Elizabeth had become friends with a Fr. Rodinger, the first German Franciscan, and corresponded with St. Francis. She determined to follow their ways as best she could and became the first lay Franciscan. Because of this, she remains a patron of the Third Order Franciscans even today. But Fr. Rodinger passed away and her new confessor — not a Franciscan — was a Master Konrad. He was by accounts extremely harsh. His motives may well have been good, to separate her from worldly attachments, but he was mean. And she was misguided in agreeing to obey him in all things. He asked her to send away even her companion of many years — and with no family with her, this was very hard on her. She was even subject to blows from him or slaps from her new female “companions,” who were like harpies. It sounds like she bore all the ills humbly, but with tears and wear on body and soul.

In four years she passed away, aged 24. Those who visited her saw only a woman worn, wearing very simple religious garb, spinning at her wheel or caring for the sick. But her faith bore fruit. Miracles began almost immediately and these records still exist — Germans tend to be good organizers! Master Konrad petitioned Rome for her cause. He did not live to see her canonization, but she was canonized, and in less than five years by Pope Gregory IX.

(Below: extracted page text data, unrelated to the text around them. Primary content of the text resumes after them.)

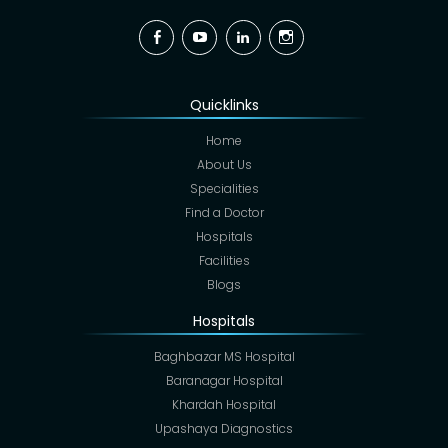
Facebook
YouTube
Linkedin
Instagram
Quicklinks
Home
About Us
Specialities
Find a Doctor
Hospitals
Facilities
Blogs
Hospitals
Baghbazar MS Hospital
Baranagar Hospital
Khardah Hospital
Upashaya Diagnostics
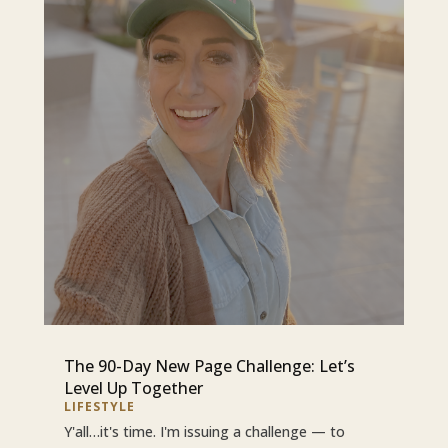
The 90-Day New Page Challenge: Let’s
Level Up Together
LIFESTYLE
Y'all…it's time. I'm issuing a challenge — to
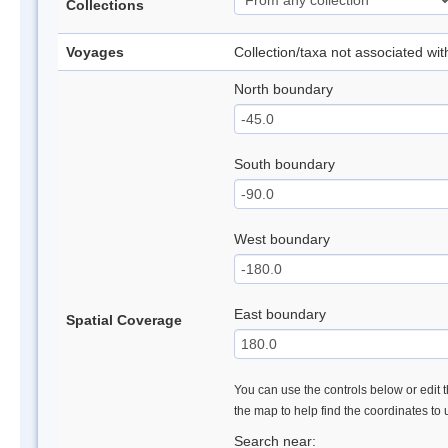
Collections
Voyages
Collection/taxa not associated wi
North boundary
South boundary
West boundary
East boundary
Spatial Coverage
You can use the controls below or edit t
the map to help find the coordinates to
Search near:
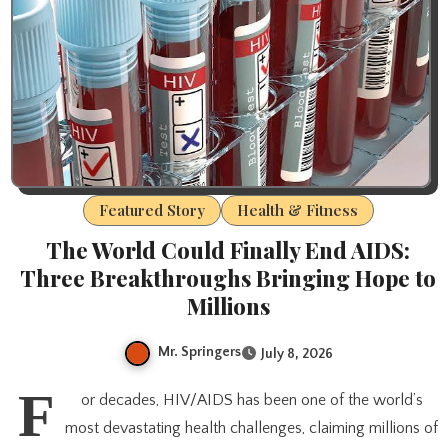
Featured Story
Health & Fitness
The World Could Finally End AIDS:
Three Breakthroughs Bringing Hope to
Millions
Mr. Springers
July 8, 2026
F
or decades, HIV/AIDS has been one of the world’s
most devastating health challenges, claiming millions of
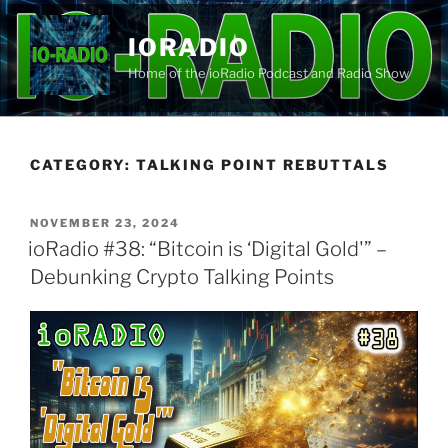
Skip
to
IORADIO
content
Home of the ioRadio Podcast and Radio Show
CATEGORY:
TALKING POINT REBUTTALS
POSTED
NOVEMBER 23, 2024
ON
ioRadio #38: “Bitcoin is ‘Digital Gold'” –
Debunking Crypto Talking Points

Her body, later relics, was disinterred by a Protestant descendent who buried the bones in the woods, but some were luckily rescued. The golden reliquary that once held her skull now resides in a museum in Scandinavia. And Martin Luther himself later lived for a time at her castle. Sadly, he did not believe that marriage was a sacrament. Elizabeth would have disagreed; a piece of her wedding gown remains as a relic in Speyer Cathedral in Germany.

Her feast is November 19. Modern doubters in the efficacy of the marriage or the faith should pray to St. Elizabeth so she can set them straight.